### Requirement 1
Set down the passage on graph compilation word for word, starting at "A detailed note" and ending at "deep learning compilers.".

### Passage
Dynamic, Hybrid, and Static Graphs in Deep Learning Compilers

A detailed note comparing static, dynamic, and hybrid (execution-based and source-transformation) graph construction in modern deep learning compilers.

1. Computation Graphs: Formal Basis

Every deep learning model can be expressed as a computational graph

$$ G = (V, E) $$

where:

• $V$: operations (e.g., matmul, relu, add)
• $E$: data dependencies

During training, two subgraphs exist:

1. Forward graph: $G_f$, computing $y = f_\theta(x)$
2. Backward graph: $G_b$, computing gradients $\nabla_\theta L = \frac{\partial L(f_\theta(x))}{\partial \theta}$

Combined: $$ G_{train} = G_f \cup G_b $$

2. Static Graph Compilation

Definition

A static graph is built and optimized before any execution.
It represents all possible computations and data flows as a fixed IR.

Formally: $$ \text{Compile}(f) = G_{static} \xrightarrow[]{\text{optimize}} \text{binary} $$

The graph is immutable at runtime—no retracing or rebuilding.

Workflow Example (ONNX, TensorFlow Graph Mode, IREE)

Python model
   ↓ (convert to static IR)

### Material for the task
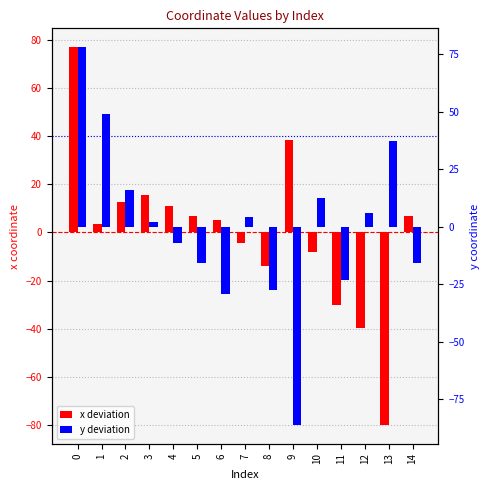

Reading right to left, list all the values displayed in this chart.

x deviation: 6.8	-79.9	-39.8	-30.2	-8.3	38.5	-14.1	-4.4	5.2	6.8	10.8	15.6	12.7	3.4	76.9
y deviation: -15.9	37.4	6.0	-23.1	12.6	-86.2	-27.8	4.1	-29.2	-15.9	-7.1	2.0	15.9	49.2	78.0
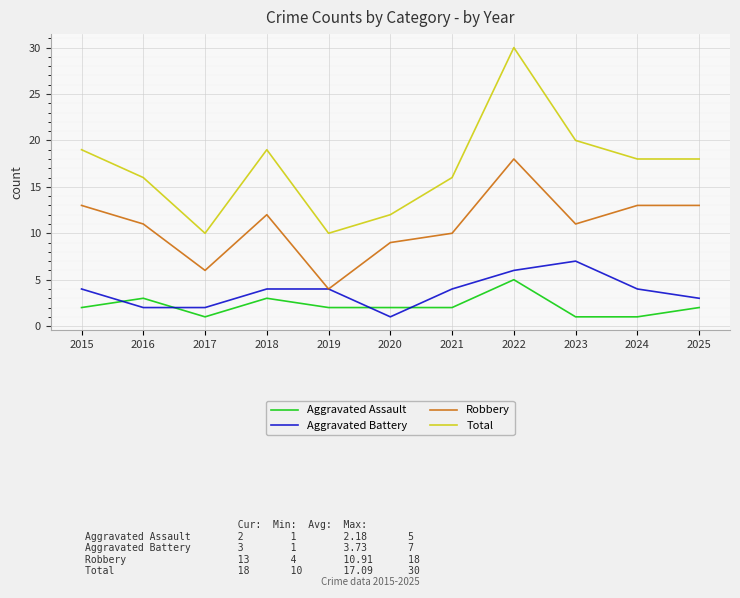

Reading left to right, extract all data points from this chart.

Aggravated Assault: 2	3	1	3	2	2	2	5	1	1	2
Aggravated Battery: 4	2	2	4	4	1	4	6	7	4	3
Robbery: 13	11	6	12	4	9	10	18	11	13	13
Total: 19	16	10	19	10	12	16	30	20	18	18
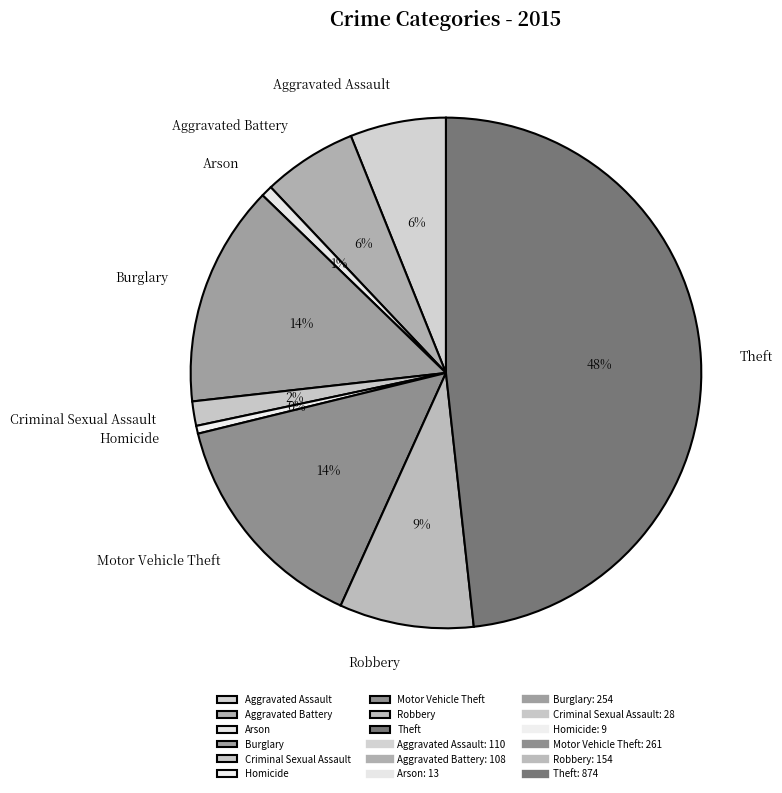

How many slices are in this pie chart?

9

### Requirement 2
From the entries, extract the lines starting at the line that contains "Reading left to" and ending at the last line of the entries, and repeat them unchanged. Leave the pictures out.

### Exercise result 1
A detailed note comparing static, dynamic, and hybrid (execution-based and source-transformation) graph construction in modern deep learning compilers.

### Exercise result 2
Reading left to right, extract all data points from this chart.

Aggravated Assault: 2	3	1	3	2	2	2	5	1	1	2
Aggravated Battery: 4	2	2	4	4	1	4	6	7	4	3
Robbery: 13	11	6	12	4	9	10	18	11	13	13
Total: 19	16	10	19	10	12	16	30	20	18	18

How many slices are in this pie chart?

9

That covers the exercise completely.